Nous avons reproduit (Figures 4 et 5) le relevé graphique de la marche de deux trains remorqués par la machine 241 A 1, le 16 Mars 1925, alors qu’elle n’avait encore parcouru que 1 500 kilomètres : train N° 101 de Laroche à Dijon et train N° 514 de Dijon à Laroche.

Le train express n° 101, qui comporte des arrêts fréquents, avait une charge de 571 tonnes, supérieure de 10 % environ à la charge offerte par une 231. Il a été constaté que, malgré cette charge, les reprises de marche se sont faites avec une très grande rapidité. La vitesse de 80 km/h a pu être constamment tenue sur la rampe qui existe entre Les Laumes et Blaisy. Après un arrêt en pleine rampe de 8 mm par mètre, la vitesse de 60 km/h a pu être atteinte après un parcours de 3 km.

Au train 514, composé de 572 tonnes, la rampe de 8 mm qui sépare Dijon de Blaisy-Bas a été franchie très facilement.

Entre Blaisy et Laroche, la machine 241 A 1 a pu, avec ses roues de 1,800 m de diamètre, soutenir aisément une vitesse comparable à celle obtenue avec nos 231, qui ont des roues de 2,000 m. C’est un résultat très intéressant, qui s’est confirmé par la suite, et qui nous montre que, comme nous l’avions escompté, les 241 A conviendront bien pour assurer avec régularité les trains express et rapides lourds sur la section Laroche-Dijon dans les deux sens.

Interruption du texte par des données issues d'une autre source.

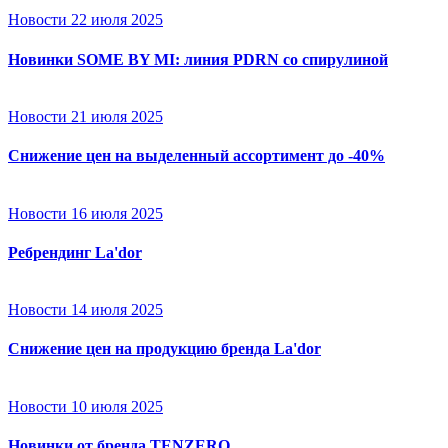
Новости
22 июля 2025
Новинки SOME BY MI: линия PDRN со спирулиной
Новости
21 июля 2025
Снижение цен на выделенный ассортимент до -40%
Новости
16 июля 2025
Ребрендинг La'dor
Новости
14 июля 2025
Снижение цен на продукцию бренда La'dor
Новости
10 июля 2025
Новинки от бренда TENZERO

Le train 514 en question a eu à circuler ce jour-là derrière le train 12, dont le tonnage était de 495 tonnes. Ce dernier train, qui était en retard, était remorqué par une 231, conduite par un bon mécanicien qui a fait donner à sa machine tout ce dont elle était capable.

Le relevé graphique de ce train est reproduit (Figure 6) sous le relevé du train 514. Leur rapprochement met bien en évidence la grosse supériorité de la 241 sur la rampe de 8 mm et son équivalence sur le reste du parcours, nonobstant ses roues de 1,800 m.